Las empresas del sector buscan y ofrecen nuevas soluciones a sus clientes, en un contexto de cambios legislativos de rango nacional y europeo con unas claras directrices: el ahorro energético, la obtención de mejores rendimientos y una contabilización individualizada y precisa del consumo.

En este escenario de cambio, empresas y consumidores se preparan para encajar las novedades en cuanto a seguridad, revisión y mantenimiento de instalaciones; pero también afrontan los cambios como una oportunidad de aumentar su volumen de negocio, para unos, y de reducir sus facturas, para otros.

Los tipos de calefacción que vienen… y los que se van

Las políticas de eficiencia energética parecen favorecer el auge de ciertos sistemas de calefacción y condenar otros, los más contaminantes y menos seguros. Así, los sistemas de calefacción central son los grandes afectados por la determinación de medir los consumos de manera individual.

Este cambio está animando a numerosos consumidores a lanzarse a la instalación de nuevos sistemas de calefacción individuales, y en este sentido algunos sistemas de calderas salen mejor parados que otros. Lo mismo ocurre con los emisores de calor (radiadores y calentadores), como podemos ver en el último informe FEGECA, correspondiente a 2018.

Con la etiqueta de eficiencia energética como guía, parece que sistemas como las calderas centrales de gasoil están condenadas a desaparecer, mientras que se confirma la irrupción de “nuevas” soluciones como la caldera de gas de condensación (murales), la caldera de biomasa o la bomba de calor alimentada por geotermia o aerotermia.
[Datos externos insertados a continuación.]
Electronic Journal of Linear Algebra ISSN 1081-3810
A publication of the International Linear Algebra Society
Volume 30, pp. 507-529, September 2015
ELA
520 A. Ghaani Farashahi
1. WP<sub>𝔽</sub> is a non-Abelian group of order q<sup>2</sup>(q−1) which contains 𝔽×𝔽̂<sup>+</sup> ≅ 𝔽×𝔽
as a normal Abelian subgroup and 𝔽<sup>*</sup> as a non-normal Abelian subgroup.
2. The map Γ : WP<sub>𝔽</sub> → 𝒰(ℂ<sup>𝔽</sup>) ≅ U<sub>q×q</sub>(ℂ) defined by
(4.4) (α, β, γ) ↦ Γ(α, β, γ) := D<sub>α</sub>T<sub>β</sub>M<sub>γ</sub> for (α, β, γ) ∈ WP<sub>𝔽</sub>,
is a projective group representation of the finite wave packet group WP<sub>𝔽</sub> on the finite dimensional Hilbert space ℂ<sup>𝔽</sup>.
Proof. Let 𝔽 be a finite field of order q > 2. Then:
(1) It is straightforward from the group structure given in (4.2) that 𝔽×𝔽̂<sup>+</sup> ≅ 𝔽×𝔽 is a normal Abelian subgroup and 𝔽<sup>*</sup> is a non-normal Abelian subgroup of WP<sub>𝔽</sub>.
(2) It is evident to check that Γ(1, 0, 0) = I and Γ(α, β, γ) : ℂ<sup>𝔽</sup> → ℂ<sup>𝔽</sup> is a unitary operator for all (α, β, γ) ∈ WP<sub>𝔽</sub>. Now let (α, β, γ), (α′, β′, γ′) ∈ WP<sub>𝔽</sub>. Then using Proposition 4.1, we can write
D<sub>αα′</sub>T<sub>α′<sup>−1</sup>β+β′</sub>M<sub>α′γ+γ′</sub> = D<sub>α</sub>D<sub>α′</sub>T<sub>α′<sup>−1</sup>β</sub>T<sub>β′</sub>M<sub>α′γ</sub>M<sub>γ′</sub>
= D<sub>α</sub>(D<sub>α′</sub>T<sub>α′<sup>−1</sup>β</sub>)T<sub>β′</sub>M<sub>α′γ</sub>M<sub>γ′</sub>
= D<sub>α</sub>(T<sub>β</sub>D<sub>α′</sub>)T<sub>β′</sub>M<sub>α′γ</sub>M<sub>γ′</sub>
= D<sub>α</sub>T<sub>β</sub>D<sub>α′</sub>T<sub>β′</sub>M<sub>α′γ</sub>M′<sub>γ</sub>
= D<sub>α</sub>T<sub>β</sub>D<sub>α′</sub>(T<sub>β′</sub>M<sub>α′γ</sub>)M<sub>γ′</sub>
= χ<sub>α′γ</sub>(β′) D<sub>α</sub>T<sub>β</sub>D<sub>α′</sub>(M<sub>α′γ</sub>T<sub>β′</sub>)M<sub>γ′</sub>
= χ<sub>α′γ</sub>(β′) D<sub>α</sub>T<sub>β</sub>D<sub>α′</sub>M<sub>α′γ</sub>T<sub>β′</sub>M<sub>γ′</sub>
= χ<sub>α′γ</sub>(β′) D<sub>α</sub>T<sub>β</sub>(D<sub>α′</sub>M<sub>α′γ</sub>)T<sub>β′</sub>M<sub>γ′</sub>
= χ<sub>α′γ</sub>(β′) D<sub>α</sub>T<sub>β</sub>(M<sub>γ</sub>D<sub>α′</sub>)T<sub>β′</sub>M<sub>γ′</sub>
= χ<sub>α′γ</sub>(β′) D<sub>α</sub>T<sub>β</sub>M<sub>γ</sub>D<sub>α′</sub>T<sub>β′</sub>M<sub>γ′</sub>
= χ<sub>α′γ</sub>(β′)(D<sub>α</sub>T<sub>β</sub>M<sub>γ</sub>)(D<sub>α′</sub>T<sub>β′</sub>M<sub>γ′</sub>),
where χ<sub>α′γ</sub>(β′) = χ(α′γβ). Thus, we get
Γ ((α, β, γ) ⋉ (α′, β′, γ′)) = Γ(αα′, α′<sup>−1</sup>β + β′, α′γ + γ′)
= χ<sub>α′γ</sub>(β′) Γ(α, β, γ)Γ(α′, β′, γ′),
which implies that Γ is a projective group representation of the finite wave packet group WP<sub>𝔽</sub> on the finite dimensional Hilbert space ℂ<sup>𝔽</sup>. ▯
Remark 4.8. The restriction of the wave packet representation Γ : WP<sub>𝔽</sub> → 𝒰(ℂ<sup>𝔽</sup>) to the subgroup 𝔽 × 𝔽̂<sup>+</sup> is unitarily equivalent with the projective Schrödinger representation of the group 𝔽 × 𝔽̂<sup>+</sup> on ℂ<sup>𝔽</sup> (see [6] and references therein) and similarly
La calefacción de bajo consumo, el objetivo

Desde la perspectiva del cliente final, es el momento de hacer de la necesidad virtud, y lógicamente cualquier reducción que pueda conseguirse en la factura energética es bienvenida. En los casos de obra nueva o de reformas integrales, sea en viviendas unifamiliares o colectivas, muchos se atreven con instalaciones costosas en origen pero económicas a largo plazo, como suelo radiante o sistemas termosolares (termosifón, drainback…). Una de las soluciones más socorridas y flexibles está en la combinación de diferentes sistemas de calefacción. Así, el uso de calefactores portátiles puede permitirnos reducir nuestra dependencia del sistema principal. Los calefactores eléctricos de última generación (cerámicos, de cuarzo, de enchufe, infrarrojos) están entre los que más incrementan sus ventas.

Dispositivos tan ingeniosos como este póster calefactor de pared de bajo consumo combinan la eficiencia energética con otros de los santos griales de los tiempos modernos: la practicidad. Si además de ofrecer buenos resultados con consumos reducidos no ocupa espacio y no requiere instalación, miel sobre hojuelas.

Como vemos, el mundo de la calefacción está sufriendo profundos cambios. Las empresas productoras, comercializadoras e instaladoras tienen ante sí un reto considerable y, al mismo tiempo, una gran ocasión. Los consumidores deben saber elegir las reformas y los productos que más convenientes les resulten.